• _TASK_:
Repeat the entries beneath in their entirety, precisely as given.

Extracted data entries:
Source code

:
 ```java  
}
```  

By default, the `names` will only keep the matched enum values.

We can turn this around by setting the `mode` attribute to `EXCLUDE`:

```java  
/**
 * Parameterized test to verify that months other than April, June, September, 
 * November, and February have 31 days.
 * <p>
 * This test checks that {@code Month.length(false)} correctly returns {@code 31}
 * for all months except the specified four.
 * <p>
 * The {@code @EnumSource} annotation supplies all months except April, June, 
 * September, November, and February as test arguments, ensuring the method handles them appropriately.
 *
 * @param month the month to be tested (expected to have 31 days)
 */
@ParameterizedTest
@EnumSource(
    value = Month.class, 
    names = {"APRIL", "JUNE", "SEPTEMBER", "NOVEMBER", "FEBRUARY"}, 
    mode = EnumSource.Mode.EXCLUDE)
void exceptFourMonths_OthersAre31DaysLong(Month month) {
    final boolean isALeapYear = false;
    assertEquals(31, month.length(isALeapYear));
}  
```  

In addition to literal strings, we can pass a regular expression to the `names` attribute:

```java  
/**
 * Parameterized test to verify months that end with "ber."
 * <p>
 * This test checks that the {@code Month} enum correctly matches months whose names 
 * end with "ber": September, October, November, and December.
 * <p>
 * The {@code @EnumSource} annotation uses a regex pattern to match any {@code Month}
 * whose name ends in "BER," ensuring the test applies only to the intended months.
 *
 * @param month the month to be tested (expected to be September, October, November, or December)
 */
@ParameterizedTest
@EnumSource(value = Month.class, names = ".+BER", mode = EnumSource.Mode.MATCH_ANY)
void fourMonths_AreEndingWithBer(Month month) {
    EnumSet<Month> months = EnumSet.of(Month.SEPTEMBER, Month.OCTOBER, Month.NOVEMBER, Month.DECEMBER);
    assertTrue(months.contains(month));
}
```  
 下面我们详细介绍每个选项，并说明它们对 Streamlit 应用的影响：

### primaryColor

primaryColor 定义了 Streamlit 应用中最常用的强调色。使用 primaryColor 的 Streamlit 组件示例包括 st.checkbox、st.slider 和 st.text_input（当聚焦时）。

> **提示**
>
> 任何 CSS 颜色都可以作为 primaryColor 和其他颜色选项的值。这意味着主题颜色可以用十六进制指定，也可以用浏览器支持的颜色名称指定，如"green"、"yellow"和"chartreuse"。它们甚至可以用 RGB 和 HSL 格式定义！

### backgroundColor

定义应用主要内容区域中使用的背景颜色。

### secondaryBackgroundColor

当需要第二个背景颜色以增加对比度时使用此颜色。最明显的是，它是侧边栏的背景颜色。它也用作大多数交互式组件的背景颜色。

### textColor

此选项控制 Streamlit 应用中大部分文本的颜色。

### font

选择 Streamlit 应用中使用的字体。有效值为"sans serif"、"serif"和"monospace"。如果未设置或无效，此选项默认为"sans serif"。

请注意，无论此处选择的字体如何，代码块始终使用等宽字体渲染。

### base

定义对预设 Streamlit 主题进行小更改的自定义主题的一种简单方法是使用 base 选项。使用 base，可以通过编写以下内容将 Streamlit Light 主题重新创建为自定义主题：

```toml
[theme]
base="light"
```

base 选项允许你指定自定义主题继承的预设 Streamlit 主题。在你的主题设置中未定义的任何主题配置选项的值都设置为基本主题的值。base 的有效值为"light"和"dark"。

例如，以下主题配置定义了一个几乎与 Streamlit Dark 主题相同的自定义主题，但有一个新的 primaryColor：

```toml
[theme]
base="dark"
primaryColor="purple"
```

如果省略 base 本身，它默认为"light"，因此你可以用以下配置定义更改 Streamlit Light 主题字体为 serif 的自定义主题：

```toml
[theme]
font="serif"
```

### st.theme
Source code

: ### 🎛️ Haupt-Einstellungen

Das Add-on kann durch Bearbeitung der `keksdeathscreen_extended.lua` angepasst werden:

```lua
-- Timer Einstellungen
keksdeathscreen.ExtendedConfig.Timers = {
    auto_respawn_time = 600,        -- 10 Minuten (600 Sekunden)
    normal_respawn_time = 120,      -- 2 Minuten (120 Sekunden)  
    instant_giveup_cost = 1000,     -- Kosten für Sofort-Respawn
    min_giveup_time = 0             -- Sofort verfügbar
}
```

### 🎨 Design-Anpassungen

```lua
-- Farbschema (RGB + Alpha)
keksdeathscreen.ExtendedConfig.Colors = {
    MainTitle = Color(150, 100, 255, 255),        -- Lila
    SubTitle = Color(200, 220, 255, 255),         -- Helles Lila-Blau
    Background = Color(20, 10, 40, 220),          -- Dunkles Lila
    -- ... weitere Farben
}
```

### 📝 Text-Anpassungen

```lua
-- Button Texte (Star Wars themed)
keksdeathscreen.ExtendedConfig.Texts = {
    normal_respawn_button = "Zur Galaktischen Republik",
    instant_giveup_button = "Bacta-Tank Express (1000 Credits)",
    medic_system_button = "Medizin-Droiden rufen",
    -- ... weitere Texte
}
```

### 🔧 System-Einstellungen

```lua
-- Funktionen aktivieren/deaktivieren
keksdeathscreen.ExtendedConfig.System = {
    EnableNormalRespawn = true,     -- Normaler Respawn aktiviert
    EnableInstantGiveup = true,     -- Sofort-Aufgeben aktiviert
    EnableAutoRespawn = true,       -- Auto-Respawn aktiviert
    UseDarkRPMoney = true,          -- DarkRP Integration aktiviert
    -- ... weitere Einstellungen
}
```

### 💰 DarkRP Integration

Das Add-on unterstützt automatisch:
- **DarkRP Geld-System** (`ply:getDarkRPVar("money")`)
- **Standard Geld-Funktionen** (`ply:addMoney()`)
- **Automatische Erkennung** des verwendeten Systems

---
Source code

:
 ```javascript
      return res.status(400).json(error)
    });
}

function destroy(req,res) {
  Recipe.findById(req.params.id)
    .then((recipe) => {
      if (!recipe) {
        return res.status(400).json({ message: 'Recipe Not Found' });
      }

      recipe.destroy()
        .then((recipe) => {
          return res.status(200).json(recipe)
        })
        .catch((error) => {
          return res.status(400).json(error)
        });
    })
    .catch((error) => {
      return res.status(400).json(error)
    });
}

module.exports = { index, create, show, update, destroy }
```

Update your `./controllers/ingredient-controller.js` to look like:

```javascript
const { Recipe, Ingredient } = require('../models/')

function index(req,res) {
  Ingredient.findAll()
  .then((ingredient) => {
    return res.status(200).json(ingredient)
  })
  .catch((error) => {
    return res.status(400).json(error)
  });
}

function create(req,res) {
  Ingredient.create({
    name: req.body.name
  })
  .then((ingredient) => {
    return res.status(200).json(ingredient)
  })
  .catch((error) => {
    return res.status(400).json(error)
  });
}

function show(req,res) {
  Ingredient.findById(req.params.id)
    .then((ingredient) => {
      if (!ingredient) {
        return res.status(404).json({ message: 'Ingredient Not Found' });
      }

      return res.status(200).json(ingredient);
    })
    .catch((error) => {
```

• _TASK SOLUTION_:
Source code

:
 ```java  
}
```  

By default, the `names` will only keep the matched enum values.

We can turn this around by setting the `mode` attribute to `EXCLUDE`:

```java  
/**
 * Parameterized test to verify that months other than April, June, September, 
 * November, and February have 31 days.
 * <p>
 * This test checks that {@code Month.length(false)} correctly returns {@code 31}
 * for all months except the specified four.
 * <p>
 * The {@code @EnumSource} annotation supplies all months except April, June, 
 * September, November, and February as test arguments, ensuring the method handles them appropriately.
 *
 * @param month the month to be tested (expected to have 31 days)
 */
@ParameterizedTest
@EnumSource(
    value = Month.class, 
    names = {"APRIL", "JUNE", "SEPTEMBER", "NOVEMBER", "FEBRUARY"}, 
    mode = EnumSource.Mode.EXCLUDE)
void exceptFourMonths_OthersAre31DaysLong(Month month) {
    final boolean isALeapYear = false;
    assertEquals(31, month.length(isALeapYear));
}  
```  

In addition to literal strings, we can pass a regular expression to the `names` attribute:

```java  
/**
 * Parameterized test to verify months that end with "ber."
 * <p>
 * This test checks that the {@code Month} enum correctly matches months whose names 
 * end with "ber": September, October, November, and December.
 * <p>
 * The {@code @EnumSource} annotation uses a regex pattern to match any {@code Month}
 * whose name ends in "BER," ensuring the test applies only to the intended months.
 *
 * @param month the month to be tested (expected to be September, October, November, or December)
 */
@ParameterizedTest
@EnumSource(value = Month.class, names = ".+BER", mode = EnumSource.Mode.MATCH_ANY)
void fourMonths_AreEndingWithBer(Month month) {
    EnumSet<Month> months = EnumSet.of(Month.SEPTEMBER, Month.OCTOBER, Month.NOVEMBER, Month.DECEMBER);
    assertTrue(months.contains(month));
}
```  
 下面我们详细介绍每个选项，并说明它们对 Streamlit 应用的影响：

### primaryColor

primaryColor 定义了 Streamlit 应用中最常用的强调色。使用 primaryColor 的 Streamlit 组件示例包括 st.checkbox、st.slider 和 st.text_input（当聚焦时）。

> **提示**
>
> 任何 CSS 颜色都可以作为 primaryColor 和其他颜色选项的值。这意味着主题颜色可以用十六进制指定，也可以用浏览器支持的颜色名称指定，如"green"、"yellow"和"chartreuse"。它们甚至可以用 RGB 和 HSL 格式定义！

### backgroundColor

定义应用主要内容区域中使用的背景颜色。

### secondaryBackgroundColor

当需要第二个背景颜色以增加对比度时使用此颜色。最明显的是，它是侧边栏的背景颜色。它也用作大多数交互式组件的背景颜色。

### textColor

此选项控制 Streamlit 应用中大部分文本的颜色。

### font

选择 Streamlit 应用中使用的字体。有效值为"sans serif"、"serif"和"monospace"。如果未设置或无效，此选项默认为"sans serif"。

请注意，无论此处选择的字体如何，代码块始终使用等宽字体渲染。

### base

定义对预设 Streamlit 主题进行小更改的自定义主题的一种简单方法是使用 base 选项。使用 base，可以通过编写以下内容将 Streamlit Light 主题重新创建为自定义主题：

```toml
[theme]
base="light"
```

base 选项允许你指定自定义主题继承的预设 Streamlit 主题。在你的主题设置中未定义的任何主题配置选项的值都设置为基本主题的值。base 的有效值为"light"和"dark"。

例如，以下主题配置定义了一个几乎与 Streamlit Dark 主题相同的自定义主题，但有一个新的 primaryColor：

```toml
[theme]
base="dark"
primaryColor="purple"
```

如果省略 base 本身，它默认为"light"，因此你可以用以下配置定义更改 Streamlit Light 主题字体为 serif 的自定义主题：

```toml
[theme]
font="serif"
```

### st.theme
Source code

: ### 🎛️ Haupt-Einstellungen

Das Add-on kann durch Bearbeitung der `keksdeathscreen_extended.lua` angepasst werden:

```lua
-- Timer Einstellungen
keksdeathscreen.ExtendedConfig.Timers = {
    auto_respawn_time = 600,        -- 10 Minuten (600 Sekunden)
    normal_respawn_time = 120,      -- 2 Minuten (120 Sekunden)  
    instant_giveup_cost = 1000,     -- Kosten für Sofort-Respawn
    min_giveup_time = 0             -- Sofort verfügbar
}
```

### 🎨 Design-Anpassungen

```lua
-- Farbschema (RGB + Alpha)
keksdeathscreen.ExtendedConfig.Colors = {
    MainTitle = Color(150, 100, 255, 255),        -- Lila
    SubTitle = Color(200, 220, 255, 255),         -- Helles Lila-Blau
    Background = Color(20, 10, 40, 220),          -- Dunkles Lila
    -- ... weitere Farben
}
```

### 📝 Text-Anpassungen

```lua
-- Button Texte (Star Wars themed)
keksdeathscreen.ExtendedConfig.Texts = {
    normal_respawn_button = "Zur Galaktischen Republik",
    instant_giveup_button = "Bacta-Tank Express (1000 Credits)",
    medic_system_button = "Medizin-Droiden rufen",
    -- ... weitere Texte
}
```

### 🔧 System-Einstellungen

```lua
-- Funktionen aktivieren/deaktivieren
keksdeathscreen.ExtendedConfig.System = {
    EnableNormalRespawn = true,     -- Normaler Respawn aktiviert
    EnableInstantGiveup = true,     -- Sofort-Aufgeben aktiviert
    EnableAutoRespawn = true,       -- Auto-Respawn aktiviert
    UseDarkRPMoney = true,          -- DarkRP Integration aktiviert
    -- ... weitere Einstellungen
}
```

### 💰 DarkRP Integration

Das Add-on unterstützt automatisch:
- **DarkRP Geld-System** (`ply:getDarkRPVar("money")`)
- **Standard Geld-Funktionen** (`ply:addMoney()`)
- **Automatische Erkennung** des verwendeten Systems

---
Source code

:
 ```javascript
      return res.status(400).json(error)
    });
}

function destroy(req,res) {
  Recipe.findById(req.params.id)
    .then((recipe) => {
      if (!recipe) {
        return res.status(400).json({ message: 'Recipe Not Found' });
      }

      recipe.destroy()
        .then((recipe) => {
          return res.status(200).json(recipe)
        })
        .catch((error) => {
          return res.status(400).json(error)
        });
    })
    .catch((error) => {
      return res.status(400).json(error)
    });
}

module.exports = { index, create, show, update, destroy }
```

Update your `./controllers/ingredient-controller.js` to look like:

```javascript
const { Recipe, Ingredient } = require('../models/')

function index(req,res) {
  Ingredient.findAll()
  .then((ingredient) => {
    return res.status(200).json(ingredient)
  })
  .catch((error) => {
    return res.status(400).json(error)
  });
}

function create(req,res) {
  Ingredient.create({
    name: req.body.name
  })
  .then((ingredient) => {
    return res.status(200).json(ingredient)
  })
  .catch((error) => {
    return res.status(400).json(error)
  });
}

function show(req,res) {
  Ingredient.findById(req.params.id)
    .then((ingredient) => {
      if (!ingredient) {
        return res.status(404).json({ message: 'Ingredient Not Found' });
      }

      return res.status(200).json(ingredient);
    })
    .catch((error) => {
```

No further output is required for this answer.